Frans de Waal weist nach, dass unter Tieren (Affen, Vögel, Elefanten,…) viel mehr Kooperationsverhalten und gegenseitige Hilfestellung da ist, als wir gemeinhin glauben. Gerade das falsch dargestellte Darwin‘sche Prinzip  – der Stärkere setzt sich durch – verdirbt in dieser Richtung unser Wahrnehmung. De Wall schildert Elefanten, die gemeinsam auf erstaunliche Weise ein Junges aus einem Schlammloch retten oder einen Sterbenden noch unbedingt füttern wollen. Eine Katze geht durch das Altersheim und legt sich zu jenem Bewohner, der als nächstes sterben wird. 25 Personen hat so dieser Kater beim Sterben begleitet. Unzählige Beispiele von Empathie  sind erzählt. Oft werden diese Beobachtungen als „Anekdoten“ abgetan.  Persönlich finde ich es spannend, dass dieses Verhalten unter Tieren durch Vorbild und Imitation gelernt wird. Dazu braucht es immer Körperkontakt und unmittelbare Nähe.

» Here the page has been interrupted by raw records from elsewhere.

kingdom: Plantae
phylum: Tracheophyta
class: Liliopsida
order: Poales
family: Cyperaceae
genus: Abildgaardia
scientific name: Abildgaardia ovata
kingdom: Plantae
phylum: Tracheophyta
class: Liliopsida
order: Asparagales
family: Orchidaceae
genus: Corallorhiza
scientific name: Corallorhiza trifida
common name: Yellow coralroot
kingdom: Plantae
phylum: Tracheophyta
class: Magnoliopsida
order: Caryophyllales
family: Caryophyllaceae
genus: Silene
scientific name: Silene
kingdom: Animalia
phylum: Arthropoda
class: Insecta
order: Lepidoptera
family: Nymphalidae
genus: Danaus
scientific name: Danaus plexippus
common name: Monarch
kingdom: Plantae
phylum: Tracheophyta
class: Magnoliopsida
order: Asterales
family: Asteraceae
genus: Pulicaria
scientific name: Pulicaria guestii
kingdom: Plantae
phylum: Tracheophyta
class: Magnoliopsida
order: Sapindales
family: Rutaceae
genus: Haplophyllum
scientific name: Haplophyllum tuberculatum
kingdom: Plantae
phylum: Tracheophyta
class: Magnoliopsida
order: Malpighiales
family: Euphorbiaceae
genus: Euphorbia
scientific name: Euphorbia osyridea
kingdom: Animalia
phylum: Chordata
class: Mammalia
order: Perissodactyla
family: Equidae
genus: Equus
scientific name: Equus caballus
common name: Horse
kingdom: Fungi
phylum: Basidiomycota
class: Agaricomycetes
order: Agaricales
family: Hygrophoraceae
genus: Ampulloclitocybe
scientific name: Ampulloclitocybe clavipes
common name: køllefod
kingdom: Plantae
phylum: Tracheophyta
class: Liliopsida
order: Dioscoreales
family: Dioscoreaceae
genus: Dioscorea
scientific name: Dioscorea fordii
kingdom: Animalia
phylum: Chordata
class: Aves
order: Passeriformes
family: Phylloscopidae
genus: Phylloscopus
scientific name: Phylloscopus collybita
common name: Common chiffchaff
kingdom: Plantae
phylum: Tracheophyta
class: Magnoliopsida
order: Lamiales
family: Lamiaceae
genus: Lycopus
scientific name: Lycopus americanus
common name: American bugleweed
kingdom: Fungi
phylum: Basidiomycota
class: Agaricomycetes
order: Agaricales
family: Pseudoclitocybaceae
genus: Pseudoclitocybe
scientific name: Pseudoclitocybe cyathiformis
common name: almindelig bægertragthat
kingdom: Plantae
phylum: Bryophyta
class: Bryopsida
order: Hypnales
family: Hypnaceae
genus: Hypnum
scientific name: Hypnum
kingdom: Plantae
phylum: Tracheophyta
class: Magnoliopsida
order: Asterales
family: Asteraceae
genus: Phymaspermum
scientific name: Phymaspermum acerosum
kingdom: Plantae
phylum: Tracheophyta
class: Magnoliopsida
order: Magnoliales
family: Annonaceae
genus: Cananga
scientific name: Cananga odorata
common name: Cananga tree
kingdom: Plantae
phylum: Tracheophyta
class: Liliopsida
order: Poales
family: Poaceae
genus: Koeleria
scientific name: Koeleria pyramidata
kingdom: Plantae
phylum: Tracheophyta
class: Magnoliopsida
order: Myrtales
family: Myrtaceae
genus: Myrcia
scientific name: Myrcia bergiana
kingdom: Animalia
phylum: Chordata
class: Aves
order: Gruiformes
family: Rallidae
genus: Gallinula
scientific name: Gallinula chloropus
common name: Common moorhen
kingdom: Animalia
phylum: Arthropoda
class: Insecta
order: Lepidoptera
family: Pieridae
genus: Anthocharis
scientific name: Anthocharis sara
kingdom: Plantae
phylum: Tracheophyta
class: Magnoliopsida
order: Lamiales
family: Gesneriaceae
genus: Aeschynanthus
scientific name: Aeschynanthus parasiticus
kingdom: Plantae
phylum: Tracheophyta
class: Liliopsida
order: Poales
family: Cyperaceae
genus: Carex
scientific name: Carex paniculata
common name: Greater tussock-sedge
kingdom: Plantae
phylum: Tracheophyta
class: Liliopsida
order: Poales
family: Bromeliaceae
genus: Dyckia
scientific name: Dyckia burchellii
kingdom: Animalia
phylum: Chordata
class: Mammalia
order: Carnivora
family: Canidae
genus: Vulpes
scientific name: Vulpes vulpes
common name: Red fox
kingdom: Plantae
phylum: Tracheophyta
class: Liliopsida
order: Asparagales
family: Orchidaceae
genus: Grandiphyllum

Körperliche Nähe ist entscheidend für Empathiebildung

Heute sehen wir, dass Menschen zwar unendlich viel kommunizieren, sich aber immer weiter voneinander entfernen. Nachahmung (hin zu Empathie) verlangt eine Identifikation mit einem Körper aus Fleisch und Blut. Unser Gehirn ist nicht wie ein kleiner Computer, der den Körper herumkommandiert, vielmehr ist die Körper-Gehirn-Beziehung eine Zweibahnstraße. Der Körper ruft innere Empfindungen hervor und kommunziert mit anderen Körpern: Auf diese Weise erarbeiten wir soziale Bindungen und eine Einschätzung der uns umgebenden Wirklichkeit.  Das Forschungsfeld der verkörperten Kognition steckt noch in den Kinderschuhen, ist aber von weitreichender Bedeutung für das Verständnis menschlicher Beziehung.  Da sind wir allerdings in der Realität ganz woanders. Menschen kommunizieren digital und dabei – so scheint es – spielt die körperliche Nähe keine Rolle. Wahrscheinlich ist die (immer größer werdenden) körperliche Distanz unter den Menschen ein wesentlicher Grund, warum das Empathie-Verhalten nicht mehr voll entfaltet wird. Wo körperliche Nähe, dort ist die Chance zur Empathie und dem wettbewerbslosen Dasein am größten.

Den Körper aufwärmen

Bei unseren Chorproben gibt es zu Beginn das „Aufwärmen“ oder „Einsingen“. Das bedeutet, dass wir einander massieren und den Rücken abklopfen. Körperliche Nähe, die nicht jeder wünscht. Und doch empfinde ich es als eine Wohltat, dass wir uns zuerst körperlich näher kommen, bevor wir unsere Stimmen zusammenlegen zu einem Lied. Es besteht die Chance, dass selbst unser Gesang ein empathisches, strahlendes und leuchtendes Miteinander wird und nicht nur eine Aufführung oder Darbietung. Es geht gerade hier um keinen Wettbewerb, sondern um das gemeinsame Hineinfühlen in die Noten und Texte, die durch uns zum Ausdruck kommen. Es bleibt dann doch die Frage, ob wir uns aufwärmen für den Wettbewerb oder für die gemeinsame Empathie, ein tragendes Mitgefühl füreinander.  In der Politik sehe ich, dass alles Aufwärmen dem Macht-Wettbewerb gilt. Eigentlich schade. Im Menschen steckt mehr drinnen, als nur der Erste sein zu wollen oder zu müssen.